Work required: Transcribe, word for word and without additions, each line below from the one containing "CT including the spine, one axial slice. Position 667" through the one containing "120, 162, 132)", both ends included.

Exercise data:
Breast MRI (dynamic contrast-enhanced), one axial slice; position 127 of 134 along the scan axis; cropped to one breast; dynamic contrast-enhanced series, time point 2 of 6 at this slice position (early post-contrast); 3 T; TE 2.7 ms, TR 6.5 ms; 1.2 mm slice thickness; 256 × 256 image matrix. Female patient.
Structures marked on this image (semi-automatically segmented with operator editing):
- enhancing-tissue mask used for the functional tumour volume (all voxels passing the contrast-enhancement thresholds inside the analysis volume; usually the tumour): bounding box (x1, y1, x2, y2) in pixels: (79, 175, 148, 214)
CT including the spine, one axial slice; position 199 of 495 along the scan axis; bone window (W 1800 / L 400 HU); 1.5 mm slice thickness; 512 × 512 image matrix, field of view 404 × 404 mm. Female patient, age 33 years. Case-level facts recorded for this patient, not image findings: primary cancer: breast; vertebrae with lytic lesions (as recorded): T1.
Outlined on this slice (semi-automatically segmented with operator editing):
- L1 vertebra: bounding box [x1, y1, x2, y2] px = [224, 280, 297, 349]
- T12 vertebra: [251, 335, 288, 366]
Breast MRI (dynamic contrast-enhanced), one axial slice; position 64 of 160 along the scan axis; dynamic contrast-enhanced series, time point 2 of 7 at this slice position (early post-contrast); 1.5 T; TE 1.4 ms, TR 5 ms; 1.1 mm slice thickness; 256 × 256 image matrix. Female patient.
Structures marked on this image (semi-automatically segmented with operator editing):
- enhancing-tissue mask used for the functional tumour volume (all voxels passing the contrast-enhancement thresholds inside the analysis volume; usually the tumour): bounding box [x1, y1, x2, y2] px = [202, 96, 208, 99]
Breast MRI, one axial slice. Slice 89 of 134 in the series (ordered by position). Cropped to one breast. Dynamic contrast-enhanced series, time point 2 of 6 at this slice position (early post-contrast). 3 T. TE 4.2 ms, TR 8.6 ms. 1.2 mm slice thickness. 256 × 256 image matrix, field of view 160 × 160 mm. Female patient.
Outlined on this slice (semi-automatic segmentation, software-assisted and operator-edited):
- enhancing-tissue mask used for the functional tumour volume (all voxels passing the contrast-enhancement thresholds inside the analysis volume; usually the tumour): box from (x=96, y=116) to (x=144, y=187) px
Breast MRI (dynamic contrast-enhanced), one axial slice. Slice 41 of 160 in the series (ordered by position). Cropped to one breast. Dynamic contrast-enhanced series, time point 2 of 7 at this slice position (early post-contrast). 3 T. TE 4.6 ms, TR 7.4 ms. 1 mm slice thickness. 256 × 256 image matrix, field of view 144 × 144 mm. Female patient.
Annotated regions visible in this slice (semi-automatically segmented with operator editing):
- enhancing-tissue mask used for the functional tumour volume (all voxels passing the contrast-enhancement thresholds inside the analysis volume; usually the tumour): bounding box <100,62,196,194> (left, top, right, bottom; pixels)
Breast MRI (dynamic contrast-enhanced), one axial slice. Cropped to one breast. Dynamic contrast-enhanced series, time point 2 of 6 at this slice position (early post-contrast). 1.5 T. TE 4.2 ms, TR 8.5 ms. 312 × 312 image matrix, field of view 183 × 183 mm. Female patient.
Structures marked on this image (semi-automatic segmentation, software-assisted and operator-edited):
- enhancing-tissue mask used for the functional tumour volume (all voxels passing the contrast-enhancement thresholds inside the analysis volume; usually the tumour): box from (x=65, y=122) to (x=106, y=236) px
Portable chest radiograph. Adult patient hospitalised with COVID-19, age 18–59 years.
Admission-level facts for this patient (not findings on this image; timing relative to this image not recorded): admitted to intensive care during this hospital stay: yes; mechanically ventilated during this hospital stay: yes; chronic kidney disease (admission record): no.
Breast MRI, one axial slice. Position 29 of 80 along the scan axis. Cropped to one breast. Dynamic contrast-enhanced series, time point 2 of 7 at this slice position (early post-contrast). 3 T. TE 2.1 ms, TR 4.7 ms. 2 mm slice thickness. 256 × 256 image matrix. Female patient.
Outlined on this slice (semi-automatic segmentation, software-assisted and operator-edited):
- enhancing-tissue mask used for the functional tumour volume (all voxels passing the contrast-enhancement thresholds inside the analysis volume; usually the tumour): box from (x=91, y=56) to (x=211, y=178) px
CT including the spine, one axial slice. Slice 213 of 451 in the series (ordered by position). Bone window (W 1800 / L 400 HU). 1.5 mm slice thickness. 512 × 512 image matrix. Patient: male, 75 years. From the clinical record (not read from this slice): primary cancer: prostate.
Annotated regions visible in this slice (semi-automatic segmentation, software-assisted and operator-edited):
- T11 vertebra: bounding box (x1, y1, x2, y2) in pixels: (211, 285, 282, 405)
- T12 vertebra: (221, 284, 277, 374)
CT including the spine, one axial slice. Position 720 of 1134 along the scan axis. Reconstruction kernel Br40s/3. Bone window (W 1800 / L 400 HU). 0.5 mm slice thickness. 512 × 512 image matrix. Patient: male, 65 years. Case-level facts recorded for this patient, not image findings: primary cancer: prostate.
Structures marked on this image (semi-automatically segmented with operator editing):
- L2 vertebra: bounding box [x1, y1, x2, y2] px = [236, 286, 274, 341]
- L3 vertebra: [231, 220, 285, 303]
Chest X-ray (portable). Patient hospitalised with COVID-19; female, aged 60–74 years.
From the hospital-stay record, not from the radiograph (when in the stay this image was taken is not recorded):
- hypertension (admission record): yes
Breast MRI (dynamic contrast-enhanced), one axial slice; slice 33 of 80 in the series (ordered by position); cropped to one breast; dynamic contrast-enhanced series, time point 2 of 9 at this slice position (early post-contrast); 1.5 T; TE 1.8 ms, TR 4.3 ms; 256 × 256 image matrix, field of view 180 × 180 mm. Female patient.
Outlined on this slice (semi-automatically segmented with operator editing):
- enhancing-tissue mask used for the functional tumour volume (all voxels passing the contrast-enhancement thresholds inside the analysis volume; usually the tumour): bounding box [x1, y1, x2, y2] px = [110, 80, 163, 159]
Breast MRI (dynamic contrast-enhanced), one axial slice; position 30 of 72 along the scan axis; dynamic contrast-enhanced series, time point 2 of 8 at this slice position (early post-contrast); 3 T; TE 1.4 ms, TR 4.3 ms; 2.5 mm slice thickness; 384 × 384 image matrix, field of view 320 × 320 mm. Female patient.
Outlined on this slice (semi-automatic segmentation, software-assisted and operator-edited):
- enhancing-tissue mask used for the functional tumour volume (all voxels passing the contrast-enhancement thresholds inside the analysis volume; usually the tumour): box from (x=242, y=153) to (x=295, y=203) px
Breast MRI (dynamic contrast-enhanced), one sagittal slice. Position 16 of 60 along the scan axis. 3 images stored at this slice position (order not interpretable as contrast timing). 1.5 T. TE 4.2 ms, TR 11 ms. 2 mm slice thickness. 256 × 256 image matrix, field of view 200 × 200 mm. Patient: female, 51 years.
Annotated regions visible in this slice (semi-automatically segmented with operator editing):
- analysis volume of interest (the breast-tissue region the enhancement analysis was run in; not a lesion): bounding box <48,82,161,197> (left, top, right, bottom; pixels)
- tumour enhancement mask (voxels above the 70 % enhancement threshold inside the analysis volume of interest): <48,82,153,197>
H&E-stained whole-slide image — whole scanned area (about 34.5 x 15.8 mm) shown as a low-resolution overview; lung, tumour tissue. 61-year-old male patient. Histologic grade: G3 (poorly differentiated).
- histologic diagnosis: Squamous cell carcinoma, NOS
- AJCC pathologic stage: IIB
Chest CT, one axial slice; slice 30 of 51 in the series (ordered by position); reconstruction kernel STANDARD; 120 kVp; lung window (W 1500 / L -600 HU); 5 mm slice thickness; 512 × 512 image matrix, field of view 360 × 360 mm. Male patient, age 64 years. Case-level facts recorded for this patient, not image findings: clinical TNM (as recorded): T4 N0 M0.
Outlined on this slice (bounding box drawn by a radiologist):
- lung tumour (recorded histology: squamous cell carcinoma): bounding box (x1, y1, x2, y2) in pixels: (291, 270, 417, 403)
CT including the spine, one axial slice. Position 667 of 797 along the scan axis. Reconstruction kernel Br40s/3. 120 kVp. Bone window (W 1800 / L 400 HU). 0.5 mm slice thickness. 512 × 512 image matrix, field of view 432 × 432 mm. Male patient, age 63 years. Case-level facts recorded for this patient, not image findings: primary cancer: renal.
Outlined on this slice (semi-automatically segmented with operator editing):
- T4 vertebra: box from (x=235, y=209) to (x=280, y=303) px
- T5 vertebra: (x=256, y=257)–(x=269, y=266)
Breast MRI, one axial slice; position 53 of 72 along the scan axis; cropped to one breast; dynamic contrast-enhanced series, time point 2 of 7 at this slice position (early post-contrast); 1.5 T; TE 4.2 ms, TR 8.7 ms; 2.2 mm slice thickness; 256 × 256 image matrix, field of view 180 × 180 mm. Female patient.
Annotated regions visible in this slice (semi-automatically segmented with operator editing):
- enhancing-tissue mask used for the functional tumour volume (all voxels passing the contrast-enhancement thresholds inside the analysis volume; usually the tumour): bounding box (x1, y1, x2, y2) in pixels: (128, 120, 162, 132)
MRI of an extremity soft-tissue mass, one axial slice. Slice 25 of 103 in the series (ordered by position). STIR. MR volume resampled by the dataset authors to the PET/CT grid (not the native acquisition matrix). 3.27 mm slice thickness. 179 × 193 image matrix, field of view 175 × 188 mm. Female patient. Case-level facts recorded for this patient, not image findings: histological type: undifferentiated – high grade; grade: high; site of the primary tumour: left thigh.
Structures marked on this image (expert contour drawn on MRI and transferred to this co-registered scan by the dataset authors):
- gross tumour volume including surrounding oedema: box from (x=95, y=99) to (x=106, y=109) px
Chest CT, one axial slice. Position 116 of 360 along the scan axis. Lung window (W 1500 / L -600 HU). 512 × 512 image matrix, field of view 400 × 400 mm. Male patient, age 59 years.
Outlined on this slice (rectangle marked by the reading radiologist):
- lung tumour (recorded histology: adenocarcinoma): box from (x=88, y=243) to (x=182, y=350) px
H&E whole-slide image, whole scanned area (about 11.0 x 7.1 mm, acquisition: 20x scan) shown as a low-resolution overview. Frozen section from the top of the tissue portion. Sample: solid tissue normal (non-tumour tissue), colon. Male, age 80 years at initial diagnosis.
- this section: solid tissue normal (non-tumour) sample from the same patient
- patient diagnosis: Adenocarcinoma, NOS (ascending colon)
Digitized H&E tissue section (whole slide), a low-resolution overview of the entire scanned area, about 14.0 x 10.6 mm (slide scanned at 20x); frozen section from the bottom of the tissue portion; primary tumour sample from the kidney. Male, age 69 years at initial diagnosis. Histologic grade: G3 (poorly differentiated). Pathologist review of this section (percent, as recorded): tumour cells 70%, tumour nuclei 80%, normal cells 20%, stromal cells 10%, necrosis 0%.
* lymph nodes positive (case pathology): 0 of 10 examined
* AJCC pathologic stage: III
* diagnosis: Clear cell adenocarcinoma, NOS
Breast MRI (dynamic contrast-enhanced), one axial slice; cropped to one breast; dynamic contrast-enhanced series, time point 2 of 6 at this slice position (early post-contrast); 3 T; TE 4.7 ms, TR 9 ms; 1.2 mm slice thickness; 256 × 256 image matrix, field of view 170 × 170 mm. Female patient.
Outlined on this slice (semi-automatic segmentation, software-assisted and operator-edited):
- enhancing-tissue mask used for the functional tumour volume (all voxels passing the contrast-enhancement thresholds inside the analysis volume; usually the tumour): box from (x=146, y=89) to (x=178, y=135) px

Solution to this task:
CT including the spine, one axial slice. Position 667 of 797 along the scan axis. Reconstruction kernel Br40s/3. 120 kVp. Bone window (W 1800 / L 400 HU). 0.5 mm slice thickness. 512 × 512 image matrix, field of view 432 × 432 mm. Male patient, age 63 years. Case-level facts recorded for this patient, not image findings: primary cancer: renal.
Outlined on this slice (semi-automatically segmented with operator editing):
- T4 vertebra: box from (x=235, y=209) to (x=280, y=303) px
- T5 vertebra: (x=256, y=257)–(x=269, y=266)
Breast MRI, one axial slice; position 53 of 72 along the scan axis; cropped to one breast; dynamic contrast-enhanced series, time point 2 of 7 at this slice position (early post-contrast); 1.5 T; TE 4.2 ms, TR 8.7 ms; 2.2 mm slice thickness; 256 × 256 image matrix, field of view 180 × 180 mm. Female patient.
Annotated regions visible in this slice (semi-automatically segmented with operator editing):
- enhancing-tissue mask used for the functional tumour volume (all voxels passing the contrast-enhancement thresholds inside the analysis volume; usually the tumour): bounding box (x1, y1, x2, y2) in pixels: (128, 120, 162, 132)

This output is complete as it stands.